- Supplied passage:
Consultant Medical Oncologist Dr James Larkin led a trial that treated melanoma with immunotherapy
Immuno-oncology is an area of research that explores interaction between cancer and the immune system in order to find new treatments, using the body’s own immune system against tumours.
The Royal Marsden has been involved in the clinical trials of many of the drugs used in these treatments, working with the major pharmaceutical companies. In addition, it is one of the Centres of Excellence in the Roche imCORE Network, which spans nine countries and brings together 21 of the world’s leading academic, scientific and clinical experts in cancer immunotherapy to collaborate in investigating the most promising new approaches in treatment.
Professor David Cunningham, Director of Clinical Research at The Royal Marsden, says:
“Immunotherapy has been a game-changer in the treatment of cancer, and The Royal Marsden has been at the forefront of these developments. It has provided us with an option for cancers that are normally resistant to standard drugs, such as metastatic melanoma and kidney cancers.

- Data for analysis:
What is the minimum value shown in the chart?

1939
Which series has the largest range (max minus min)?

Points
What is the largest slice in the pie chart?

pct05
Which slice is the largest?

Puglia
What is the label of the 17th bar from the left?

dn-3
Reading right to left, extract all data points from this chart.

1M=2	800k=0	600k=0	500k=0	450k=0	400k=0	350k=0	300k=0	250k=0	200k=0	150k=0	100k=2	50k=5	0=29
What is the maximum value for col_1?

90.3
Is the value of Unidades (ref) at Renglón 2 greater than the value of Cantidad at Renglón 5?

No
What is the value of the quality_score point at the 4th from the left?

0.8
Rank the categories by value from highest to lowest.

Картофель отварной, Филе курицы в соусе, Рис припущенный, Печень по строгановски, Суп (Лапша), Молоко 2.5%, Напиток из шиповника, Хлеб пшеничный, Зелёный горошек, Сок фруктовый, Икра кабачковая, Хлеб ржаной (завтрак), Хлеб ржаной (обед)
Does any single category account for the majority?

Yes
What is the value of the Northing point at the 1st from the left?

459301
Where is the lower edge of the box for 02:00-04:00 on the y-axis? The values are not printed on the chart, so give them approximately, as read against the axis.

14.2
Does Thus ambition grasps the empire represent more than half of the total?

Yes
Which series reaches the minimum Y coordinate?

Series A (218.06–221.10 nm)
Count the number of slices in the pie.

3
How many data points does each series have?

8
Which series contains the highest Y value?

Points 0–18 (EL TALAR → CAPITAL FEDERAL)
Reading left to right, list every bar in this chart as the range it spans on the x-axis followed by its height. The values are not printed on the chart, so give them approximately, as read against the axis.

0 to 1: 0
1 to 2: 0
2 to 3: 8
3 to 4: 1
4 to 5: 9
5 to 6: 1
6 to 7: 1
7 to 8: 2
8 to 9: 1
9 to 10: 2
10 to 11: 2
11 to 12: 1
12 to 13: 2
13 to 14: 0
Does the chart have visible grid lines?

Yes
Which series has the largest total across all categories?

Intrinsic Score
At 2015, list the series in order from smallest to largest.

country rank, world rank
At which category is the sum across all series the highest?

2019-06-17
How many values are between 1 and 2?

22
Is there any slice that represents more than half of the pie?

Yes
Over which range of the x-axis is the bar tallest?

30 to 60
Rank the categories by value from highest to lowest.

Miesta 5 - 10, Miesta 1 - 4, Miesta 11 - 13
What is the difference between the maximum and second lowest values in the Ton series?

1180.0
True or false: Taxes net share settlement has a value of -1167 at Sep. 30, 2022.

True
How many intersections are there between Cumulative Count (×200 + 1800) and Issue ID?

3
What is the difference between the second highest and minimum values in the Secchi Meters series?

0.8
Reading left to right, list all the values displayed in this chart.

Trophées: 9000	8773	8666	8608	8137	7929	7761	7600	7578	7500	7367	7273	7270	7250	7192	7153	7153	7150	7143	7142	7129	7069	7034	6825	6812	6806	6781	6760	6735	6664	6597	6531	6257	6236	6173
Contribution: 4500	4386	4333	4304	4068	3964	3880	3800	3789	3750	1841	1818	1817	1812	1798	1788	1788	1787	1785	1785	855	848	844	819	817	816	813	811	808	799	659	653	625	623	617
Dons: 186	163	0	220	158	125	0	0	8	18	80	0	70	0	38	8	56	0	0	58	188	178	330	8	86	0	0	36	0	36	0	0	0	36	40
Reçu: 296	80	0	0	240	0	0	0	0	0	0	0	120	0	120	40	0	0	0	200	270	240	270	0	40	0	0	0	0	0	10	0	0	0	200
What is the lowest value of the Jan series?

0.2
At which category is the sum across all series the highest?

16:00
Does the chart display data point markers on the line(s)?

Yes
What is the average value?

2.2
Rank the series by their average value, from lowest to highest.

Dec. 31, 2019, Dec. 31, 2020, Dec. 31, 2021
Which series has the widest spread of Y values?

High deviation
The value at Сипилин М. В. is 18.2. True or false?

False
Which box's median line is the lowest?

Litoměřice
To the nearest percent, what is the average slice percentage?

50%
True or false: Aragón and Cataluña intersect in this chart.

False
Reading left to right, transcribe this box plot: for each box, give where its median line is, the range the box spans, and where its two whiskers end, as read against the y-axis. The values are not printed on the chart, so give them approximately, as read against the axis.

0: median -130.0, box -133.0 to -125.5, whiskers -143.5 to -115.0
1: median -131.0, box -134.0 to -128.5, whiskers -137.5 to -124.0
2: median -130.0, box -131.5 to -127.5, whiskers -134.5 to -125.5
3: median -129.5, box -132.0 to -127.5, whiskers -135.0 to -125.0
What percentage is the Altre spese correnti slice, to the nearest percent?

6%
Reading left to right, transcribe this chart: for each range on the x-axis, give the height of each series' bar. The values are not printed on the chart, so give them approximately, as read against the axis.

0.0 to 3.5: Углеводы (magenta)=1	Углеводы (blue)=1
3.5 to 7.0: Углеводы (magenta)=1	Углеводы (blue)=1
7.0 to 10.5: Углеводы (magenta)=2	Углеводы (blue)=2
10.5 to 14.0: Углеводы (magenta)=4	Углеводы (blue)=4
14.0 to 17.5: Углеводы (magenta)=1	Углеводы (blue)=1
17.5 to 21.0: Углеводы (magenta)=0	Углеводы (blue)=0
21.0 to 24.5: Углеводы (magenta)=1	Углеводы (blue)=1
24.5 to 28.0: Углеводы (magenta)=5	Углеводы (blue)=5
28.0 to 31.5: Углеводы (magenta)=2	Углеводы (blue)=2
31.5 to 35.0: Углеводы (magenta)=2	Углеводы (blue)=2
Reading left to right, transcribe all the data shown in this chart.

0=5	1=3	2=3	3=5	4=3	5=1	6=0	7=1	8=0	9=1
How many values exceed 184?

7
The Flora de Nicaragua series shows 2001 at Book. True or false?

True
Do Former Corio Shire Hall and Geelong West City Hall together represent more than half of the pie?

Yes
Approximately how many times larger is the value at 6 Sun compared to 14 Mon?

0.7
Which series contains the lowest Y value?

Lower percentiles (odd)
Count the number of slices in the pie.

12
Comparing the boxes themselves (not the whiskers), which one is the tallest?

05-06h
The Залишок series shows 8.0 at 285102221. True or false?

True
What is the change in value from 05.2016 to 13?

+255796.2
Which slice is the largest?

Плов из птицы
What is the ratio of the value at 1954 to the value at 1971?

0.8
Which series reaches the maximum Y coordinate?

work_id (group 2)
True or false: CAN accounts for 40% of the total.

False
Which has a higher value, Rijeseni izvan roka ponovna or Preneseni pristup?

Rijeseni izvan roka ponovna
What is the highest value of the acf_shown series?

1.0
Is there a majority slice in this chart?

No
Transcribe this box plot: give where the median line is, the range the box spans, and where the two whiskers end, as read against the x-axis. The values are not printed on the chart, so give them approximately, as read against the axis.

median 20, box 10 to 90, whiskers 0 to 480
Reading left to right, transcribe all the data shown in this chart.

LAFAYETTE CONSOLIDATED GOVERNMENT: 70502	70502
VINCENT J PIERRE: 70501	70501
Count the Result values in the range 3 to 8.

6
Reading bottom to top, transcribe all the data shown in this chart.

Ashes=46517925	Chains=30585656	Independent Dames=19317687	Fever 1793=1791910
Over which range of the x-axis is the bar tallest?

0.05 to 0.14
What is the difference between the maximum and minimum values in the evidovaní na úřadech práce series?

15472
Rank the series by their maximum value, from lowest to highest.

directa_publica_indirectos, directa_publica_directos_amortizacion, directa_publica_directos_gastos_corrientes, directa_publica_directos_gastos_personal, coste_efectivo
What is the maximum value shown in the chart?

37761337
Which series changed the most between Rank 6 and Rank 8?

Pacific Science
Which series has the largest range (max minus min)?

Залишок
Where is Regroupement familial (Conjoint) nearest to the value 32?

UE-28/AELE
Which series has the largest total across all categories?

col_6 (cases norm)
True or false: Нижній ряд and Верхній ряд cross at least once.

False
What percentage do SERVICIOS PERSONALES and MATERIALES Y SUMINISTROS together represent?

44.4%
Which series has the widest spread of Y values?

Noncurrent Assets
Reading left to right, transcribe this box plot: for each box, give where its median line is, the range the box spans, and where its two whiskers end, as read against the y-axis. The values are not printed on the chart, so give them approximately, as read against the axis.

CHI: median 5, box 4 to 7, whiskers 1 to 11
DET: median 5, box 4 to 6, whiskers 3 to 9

- Action item A: In the immuno-oncology passage, how many countries does the Roche imCORE Network span?
- Action item B: Reproduce word for word the part of the immuno-oncology passage that opens with the words containing "Professor David Cunningham, Director" and closes with "and kidney cancers.".

- Written answer A: Nine countries.

- Written answer B:
Professor David Cunningham, Director of Clinical Research at The Royal Marsden, says:
“Immunotherapy has been a game-changer in the treatment of cancer, and The Royal Marsden has been at the forefront of these developments. It has provided us with an option for cancers that are normally resistant to standard drugs, such as metastatic melanoma and kidney cancers.